甲状腺機能検査は、自己免疫疾患との関連性を評価する目的で実施することがあり、炎症マーカーの測定は、全身性の炎症反応の有無を確認するために役立ちます。
環状肉芽腫(にくげしゅ)の治療法と治療薬について
環状肉芽腫の治療は外用ステロイド薬による局所療法を第一選択とし、症状が重い場合は内服ステロイド薬や光線療法、また難治性の場合は免疫抑制薬による全身療法を行います。
治療の基本方針
環状肉芽腫の治療において最も重要なのは、病変の大きさや範囲、症状の程度に応じて段階的に治療法を選択することです。
初期段階では、症状が軽度であれば経過観察のみで自然治癒を期待できることもありますが、症状が気になる場合や拡大傾向がみられる時には、積極的な治療介入が必要となります。
治療段階 | 主な治療法 | 期待される効果 |
第一段階 | 外用療法 | 炎症抑制・痒み軽減 |
第二段階 | 光線療法 | 肉芽腫の縮小 |
第三段階 | 全身療法 | 広範囲病変の改善 |
外用療法による治療
外用療法は環状肉芽腫の基本的な治療法で、外用ステロイド薬は炎症を抑える効果が高く、初期治療の第一選択薬です。

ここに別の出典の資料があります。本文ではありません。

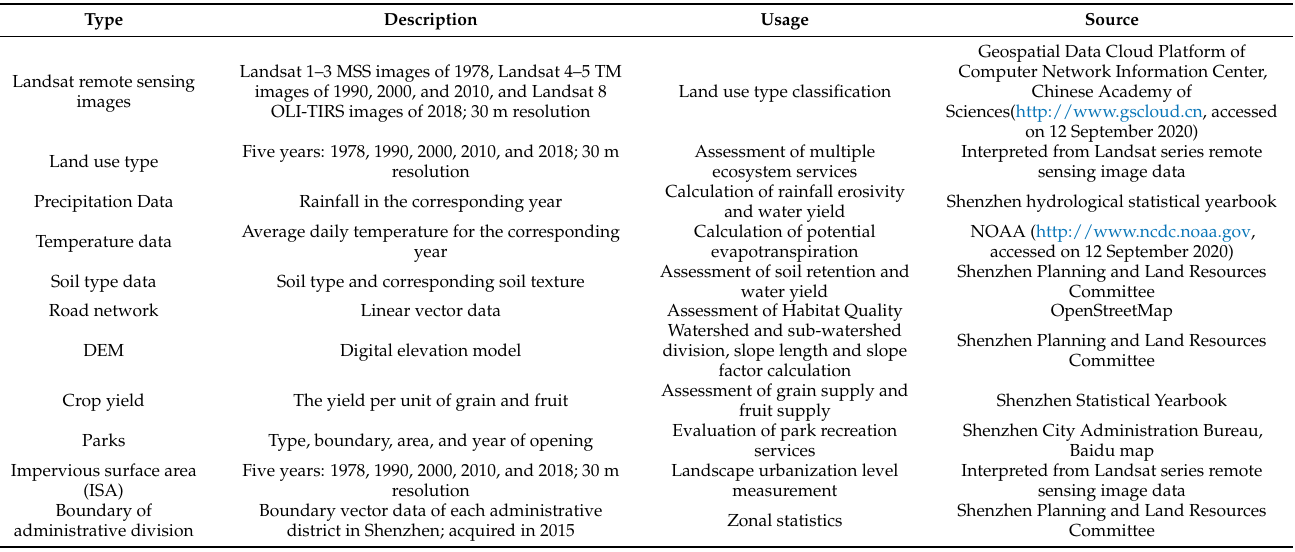
Table 1. Data sources and description.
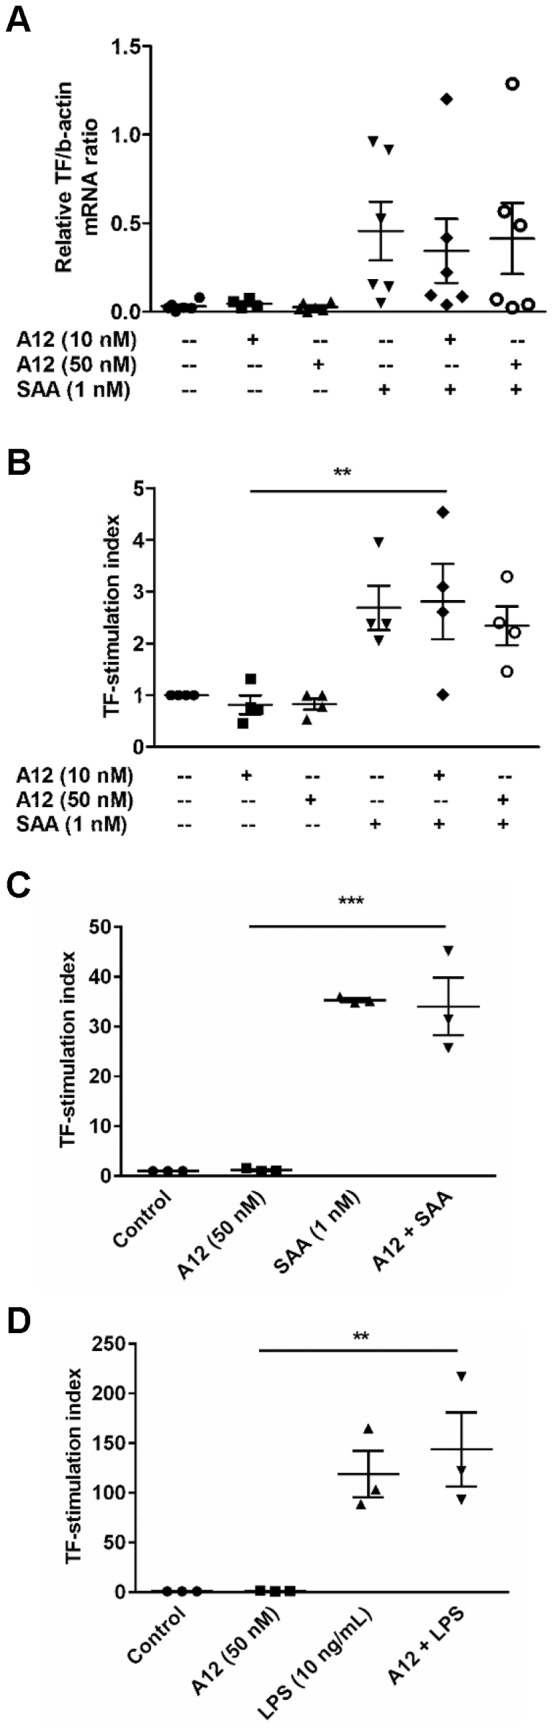
S100A12 did not suppress SAA-induced TF.(A) PBMC treated with SAA (1 nM), S100A12 (10 or 50 nM), or S100A12+ SAA for 2 h, and mRNA levels quantitated relative to β-actin mRNA; means ± SEM of duplicate measurements of PBMC from six independent donors (analyzed by one-way ANOVA with Bonferroni’s correction for multiple comparison tests). (B) PBMC stimulated as in (A) for 5 h, and PCA of cell lysates measured. Data expressed as TF-stimulation index (ratio of PCA of stimulated cells divided by PCA of unstimulated cells); values are means ± SEM mU TF activity assessed as recalcification time of duplicate assays using PBMC from four individual donors. **p<0.01 compared to S100A12 (10 nM)-stimulated cells (analyzed by one-way ANOVA with Bonferroni’s correction for multiple comparison tests). To determine effects of S100A12 on SAA or LPS-induced extracellular TF activity, PBMC were treated with (C) SAA (1 nM) ± S100A12 (50 nM) or (D) LPS (10 ng/ml) ± S100A12 (50 nM) in NUNC-minisorp tubes for 5 h and PCA of whole cells measured. Data expressed as TF-stimulation indices; values are means ± SEM mU TF activity assessed as recalcification time of duplicate assays using PBMC from three individual donors. **p<0.01 and ***p<0.005 compared to S100A12 (50 nM)-stimulated cells (analyzed by one-way ANOVA with Bonferroni’s correction for multiple comparison tests).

ステロイド外用薬は、症状や部位に応じて強さの異なる製剤を使い分け、顔面など皮膚の薄い部位には、弱めの製剤を使用します。
一方、四肢や体幹など皮膚の厚い部位には、より強い効果の製剤を用います。
外用療法で使用する薬剤
- ストロンガ軟膏(ストロング・クラス)
- リンデロンV軟膏(ベリーストロング・クラス)
- ネリゾナ軟膏(ストロンゲスト・クラス)
- タクロリムス軟膏(免疫抑制外用薬)
- プロトピック軟膏(カルシニューリン阻害薬)
光線療法
光線療法は、外用療法で十分な効果が得られない場合の次の選択肢です。
紫外線照射により皮膚内の免疫反応を調整し、肉芽腫を改善させる効果があり、一般的にはナローバンドUVB療法を用いますが、PUVA療法を選択する場合もあります。
光線療法は週2〜3回の通院が必要で、1回の照射時間は数分程度です。
治療効果は約4〜8週間で現れ始めます。
光線療法の種類 | 照射回数 | 治療期間 |
ナローバンドUVB | 週2-3回 | 2-3ヶ月 |
PUVA療法 | 週2回 | 3-4ヶ月 |
エキシマライト | 週2回 | 2-3ヶ月 |
全身療法による治療
広範囲に病変が及ぶ場合や、局所療法で改善が見られないときには全身療法を検討します。
内服ステロイド薬は短期間で症状を改善させる効果がありますが、長期使用による副作用のリスクを考慮し、使用期間は慎重に設定します。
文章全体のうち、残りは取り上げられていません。